Вот и по Меркьюри Фредди сняли ремикс водослива мало кому сейчас по-настоящему любопытной эпохи
Бывает и разное, по высокой зоне чувственной реальности смотря.
Фильм Crossroad, например. Там, как ни крути, есть три действующих лица – ниггер, дьявол и гитара. И в редчайших эпизодах фильма три главных компонента дают нам рок-н-ролл, что реальное событие. Древа и дороги Оклахомы, бары и клубы Канзаса, лица страны Алабама — не уверен, впрочем, в географической точности. Но где еще снимать фильм о рок-н-ролле, как не по тонкой кромке Среднего Запада и Старого Юга? Главное же, мы видим пальцы, как половые органы струн, и великий происходящий секс – музыка как форма слияния, производящая детей. Каких? Твою душу и мир, чувак.
Теперь оставим эстетику, поговорим о кино.
Итак, Арсен Баянов. Музыкант, кто не в курсе. Возможно, потому именно он, алма-атинский барабанщик, снял джаз-фильм о джазе. Точнее, нет, не снял, господа. Арсен просто исполнил джаз-сейшен на ленте, которую, разумеется, можно и необходимо проецировать на экран.

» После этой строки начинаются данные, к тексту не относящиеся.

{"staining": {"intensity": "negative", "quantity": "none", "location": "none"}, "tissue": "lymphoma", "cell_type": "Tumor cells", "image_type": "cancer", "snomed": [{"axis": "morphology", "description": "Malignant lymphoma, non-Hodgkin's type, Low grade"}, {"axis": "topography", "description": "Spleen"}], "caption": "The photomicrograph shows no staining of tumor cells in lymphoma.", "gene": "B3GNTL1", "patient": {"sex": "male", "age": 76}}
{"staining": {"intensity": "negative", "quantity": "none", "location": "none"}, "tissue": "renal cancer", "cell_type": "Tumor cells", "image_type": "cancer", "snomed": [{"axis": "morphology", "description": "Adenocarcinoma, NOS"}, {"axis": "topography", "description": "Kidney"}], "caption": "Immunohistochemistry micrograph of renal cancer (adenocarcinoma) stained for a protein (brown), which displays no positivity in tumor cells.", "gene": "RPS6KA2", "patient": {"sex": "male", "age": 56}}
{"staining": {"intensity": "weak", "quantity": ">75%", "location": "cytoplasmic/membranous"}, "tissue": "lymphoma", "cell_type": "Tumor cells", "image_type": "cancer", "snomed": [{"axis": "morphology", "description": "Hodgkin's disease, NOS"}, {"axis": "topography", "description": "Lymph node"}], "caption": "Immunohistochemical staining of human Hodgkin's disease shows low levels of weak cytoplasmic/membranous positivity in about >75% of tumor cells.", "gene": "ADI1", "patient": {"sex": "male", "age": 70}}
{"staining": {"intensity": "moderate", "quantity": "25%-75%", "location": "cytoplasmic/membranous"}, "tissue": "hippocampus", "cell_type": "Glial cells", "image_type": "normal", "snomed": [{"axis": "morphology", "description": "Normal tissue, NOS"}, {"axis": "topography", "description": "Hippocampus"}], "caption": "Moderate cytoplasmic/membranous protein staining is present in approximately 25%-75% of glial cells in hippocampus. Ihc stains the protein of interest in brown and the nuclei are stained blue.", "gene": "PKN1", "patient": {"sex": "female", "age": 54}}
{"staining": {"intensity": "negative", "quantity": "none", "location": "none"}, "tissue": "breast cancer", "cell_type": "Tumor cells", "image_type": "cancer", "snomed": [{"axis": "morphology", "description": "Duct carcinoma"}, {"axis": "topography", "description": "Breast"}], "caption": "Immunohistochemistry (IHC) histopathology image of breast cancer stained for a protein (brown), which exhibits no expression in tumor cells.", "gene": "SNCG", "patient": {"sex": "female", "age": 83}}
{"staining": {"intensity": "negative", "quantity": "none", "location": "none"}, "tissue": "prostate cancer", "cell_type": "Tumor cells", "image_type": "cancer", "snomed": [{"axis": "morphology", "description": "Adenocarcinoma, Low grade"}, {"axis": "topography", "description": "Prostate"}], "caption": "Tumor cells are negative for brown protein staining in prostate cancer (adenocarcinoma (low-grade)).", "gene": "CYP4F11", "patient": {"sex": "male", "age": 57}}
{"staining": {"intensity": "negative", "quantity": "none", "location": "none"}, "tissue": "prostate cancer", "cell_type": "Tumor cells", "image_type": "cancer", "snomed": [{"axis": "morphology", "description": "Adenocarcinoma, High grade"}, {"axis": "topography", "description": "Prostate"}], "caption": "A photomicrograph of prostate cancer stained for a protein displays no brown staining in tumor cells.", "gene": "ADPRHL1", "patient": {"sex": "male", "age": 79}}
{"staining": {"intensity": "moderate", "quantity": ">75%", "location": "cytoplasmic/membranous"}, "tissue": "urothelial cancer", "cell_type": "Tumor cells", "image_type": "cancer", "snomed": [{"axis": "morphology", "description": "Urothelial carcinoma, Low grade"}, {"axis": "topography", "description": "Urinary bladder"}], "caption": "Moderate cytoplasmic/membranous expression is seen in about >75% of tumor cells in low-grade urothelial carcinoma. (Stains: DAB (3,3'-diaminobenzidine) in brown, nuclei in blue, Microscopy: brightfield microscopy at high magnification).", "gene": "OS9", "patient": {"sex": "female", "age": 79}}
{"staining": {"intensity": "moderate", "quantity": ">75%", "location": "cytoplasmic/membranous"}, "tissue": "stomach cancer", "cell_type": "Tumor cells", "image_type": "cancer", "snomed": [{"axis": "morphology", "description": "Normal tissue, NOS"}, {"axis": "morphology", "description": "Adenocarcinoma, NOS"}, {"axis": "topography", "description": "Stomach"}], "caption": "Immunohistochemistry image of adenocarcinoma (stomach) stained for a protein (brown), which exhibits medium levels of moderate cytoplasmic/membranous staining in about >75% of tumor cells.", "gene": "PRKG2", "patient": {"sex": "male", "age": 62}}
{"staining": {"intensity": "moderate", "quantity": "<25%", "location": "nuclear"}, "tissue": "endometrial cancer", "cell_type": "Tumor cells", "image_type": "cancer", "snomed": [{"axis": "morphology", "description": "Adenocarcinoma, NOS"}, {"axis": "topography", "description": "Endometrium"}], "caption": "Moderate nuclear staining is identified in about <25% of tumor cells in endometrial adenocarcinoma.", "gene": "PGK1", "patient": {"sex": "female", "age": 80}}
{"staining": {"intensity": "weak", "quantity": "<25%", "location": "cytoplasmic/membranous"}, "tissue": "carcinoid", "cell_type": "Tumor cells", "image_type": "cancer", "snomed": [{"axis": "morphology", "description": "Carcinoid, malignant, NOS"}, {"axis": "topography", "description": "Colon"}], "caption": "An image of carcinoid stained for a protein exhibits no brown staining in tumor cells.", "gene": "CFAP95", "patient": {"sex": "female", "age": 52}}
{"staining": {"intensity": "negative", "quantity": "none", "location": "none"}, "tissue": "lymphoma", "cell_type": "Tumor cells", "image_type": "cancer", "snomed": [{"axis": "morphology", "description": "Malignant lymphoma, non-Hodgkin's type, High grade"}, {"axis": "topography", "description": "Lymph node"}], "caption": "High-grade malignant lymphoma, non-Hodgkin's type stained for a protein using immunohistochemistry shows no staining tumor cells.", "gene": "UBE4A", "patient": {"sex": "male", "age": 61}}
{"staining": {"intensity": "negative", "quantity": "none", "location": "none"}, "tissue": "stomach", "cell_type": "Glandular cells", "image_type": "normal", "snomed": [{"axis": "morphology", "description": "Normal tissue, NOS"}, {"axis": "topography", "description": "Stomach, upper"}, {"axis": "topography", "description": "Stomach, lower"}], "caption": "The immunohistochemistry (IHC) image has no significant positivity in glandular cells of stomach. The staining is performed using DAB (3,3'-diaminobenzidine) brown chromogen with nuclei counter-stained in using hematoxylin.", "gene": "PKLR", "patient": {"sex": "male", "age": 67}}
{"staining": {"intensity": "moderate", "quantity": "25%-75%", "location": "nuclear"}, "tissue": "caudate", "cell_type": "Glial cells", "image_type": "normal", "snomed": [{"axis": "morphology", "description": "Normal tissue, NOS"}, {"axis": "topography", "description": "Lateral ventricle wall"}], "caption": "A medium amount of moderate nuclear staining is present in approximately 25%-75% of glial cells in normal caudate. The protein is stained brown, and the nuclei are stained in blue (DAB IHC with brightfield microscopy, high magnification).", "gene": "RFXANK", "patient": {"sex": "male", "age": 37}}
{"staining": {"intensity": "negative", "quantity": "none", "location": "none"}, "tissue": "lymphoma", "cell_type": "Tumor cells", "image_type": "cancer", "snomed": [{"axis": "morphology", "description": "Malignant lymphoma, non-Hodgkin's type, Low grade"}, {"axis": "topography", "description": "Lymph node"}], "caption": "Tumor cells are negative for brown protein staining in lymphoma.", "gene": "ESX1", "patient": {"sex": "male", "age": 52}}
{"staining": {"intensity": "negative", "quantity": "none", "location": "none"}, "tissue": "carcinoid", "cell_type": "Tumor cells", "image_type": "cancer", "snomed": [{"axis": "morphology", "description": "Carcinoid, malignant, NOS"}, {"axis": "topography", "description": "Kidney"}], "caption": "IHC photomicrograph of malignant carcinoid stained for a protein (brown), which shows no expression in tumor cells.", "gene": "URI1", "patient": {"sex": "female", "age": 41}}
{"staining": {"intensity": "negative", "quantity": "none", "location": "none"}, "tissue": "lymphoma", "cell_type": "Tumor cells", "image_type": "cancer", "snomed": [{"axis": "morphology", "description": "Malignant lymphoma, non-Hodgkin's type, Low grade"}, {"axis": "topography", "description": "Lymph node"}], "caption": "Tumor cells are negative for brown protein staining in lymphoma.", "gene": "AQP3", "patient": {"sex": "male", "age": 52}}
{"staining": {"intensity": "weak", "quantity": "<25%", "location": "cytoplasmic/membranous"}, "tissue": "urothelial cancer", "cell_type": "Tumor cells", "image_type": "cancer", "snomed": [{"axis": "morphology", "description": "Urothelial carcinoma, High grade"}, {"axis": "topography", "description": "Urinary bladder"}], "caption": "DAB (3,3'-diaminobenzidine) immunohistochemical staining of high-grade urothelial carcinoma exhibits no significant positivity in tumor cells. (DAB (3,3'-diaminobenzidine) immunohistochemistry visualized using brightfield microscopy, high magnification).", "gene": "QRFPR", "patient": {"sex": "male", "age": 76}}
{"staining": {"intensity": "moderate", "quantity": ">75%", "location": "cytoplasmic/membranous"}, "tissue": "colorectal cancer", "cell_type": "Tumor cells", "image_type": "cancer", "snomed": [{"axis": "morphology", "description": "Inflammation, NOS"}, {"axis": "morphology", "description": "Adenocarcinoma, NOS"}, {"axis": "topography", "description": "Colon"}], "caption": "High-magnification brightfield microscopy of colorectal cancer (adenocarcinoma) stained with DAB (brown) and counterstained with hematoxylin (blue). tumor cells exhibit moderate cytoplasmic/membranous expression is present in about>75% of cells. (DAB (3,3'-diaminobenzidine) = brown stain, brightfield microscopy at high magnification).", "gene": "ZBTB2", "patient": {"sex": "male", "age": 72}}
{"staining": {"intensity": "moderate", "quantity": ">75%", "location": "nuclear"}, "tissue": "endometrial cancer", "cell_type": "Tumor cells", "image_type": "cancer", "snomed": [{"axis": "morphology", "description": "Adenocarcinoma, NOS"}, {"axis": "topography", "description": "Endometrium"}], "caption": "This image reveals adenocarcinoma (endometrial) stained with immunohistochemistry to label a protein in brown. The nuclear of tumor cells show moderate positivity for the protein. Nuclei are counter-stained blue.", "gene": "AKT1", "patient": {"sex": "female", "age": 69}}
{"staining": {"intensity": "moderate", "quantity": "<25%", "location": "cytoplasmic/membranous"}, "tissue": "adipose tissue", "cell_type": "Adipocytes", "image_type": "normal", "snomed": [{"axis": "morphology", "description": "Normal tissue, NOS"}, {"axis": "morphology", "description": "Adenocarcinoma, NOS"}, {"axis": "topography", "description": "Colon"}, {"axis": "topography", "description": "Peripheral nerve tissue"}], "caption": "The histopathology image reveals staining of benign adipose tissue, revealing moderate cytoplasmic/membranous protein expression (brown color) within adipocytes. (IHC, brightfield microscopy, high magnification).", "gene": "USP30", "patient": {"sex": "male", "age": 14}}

В любом зале мира сообщаю, потому что музыка воспринимается как пост-фронтир любой обитаемой территории слуха.
Следовательно, All that JAZZ – In Jazz We Trust, о чем и продолжим.
**
А начнем?
— Полагаю, с интимологии (не обмолвился), поскольку это трогательно и касаемо. Вдумавшись в последние два слова, замрем от нового понимания, поскольку new means put the minds in new feelings, а слова значат не больше своих значений, то есть нас с вами, значимых и сущих.
Кабаки социалистической Алма-Аты: приют богемы и гэбистов
Значим ли джаз и сущие ли мы в нем? Попробуем разобраться.
Начнем с семечки злаковой. Джаз интимен, поскольку родила его безысходность плети, тростника и хлопка, черной кожи и черной ночи. Песни плантаций плавящего дня плавно переходили в темное дно ночей Миссисипи, and niggers make love like the nights makes the songs. Жаль не выйдет изящного перевода ради сохранения смысла. Здесь сама музыка родилась не по нотам, а на натуре горла и вздоха чувственных моментов бытия плоти.
Несколько позже вступили труба и клавишные.
Вывод из написанного? Так и произошла порода джазмена, особый тип человека, который невероятно долгое время создавал естественный мелодичный отбор под бездонным взглядом Старого Южного Демона (Devil of Old South).
Музыкальная антология Алма-Аты: История «Бумеранга» — первопроходцев джаза в Казахстане
А имен ему неисчислимо – New Orleans, New York, California, Алма-Ата, и любой знаток заполнит возможные пробелы.
Жив ли синематографист Баянов в интимологии джаза? Вполне, и до генной косточки.
К слову.
Одна из любопытных ассоциаций после просмотра композиции (словосочетание «документальный фильм» дается с некоторым усилием) Алматинский рэгтайм. Boomerang появилась от сочетания «ориентальный джаз». Именно таким звукорядом команда Бумеранг окрестила свою мелодическую стилистику.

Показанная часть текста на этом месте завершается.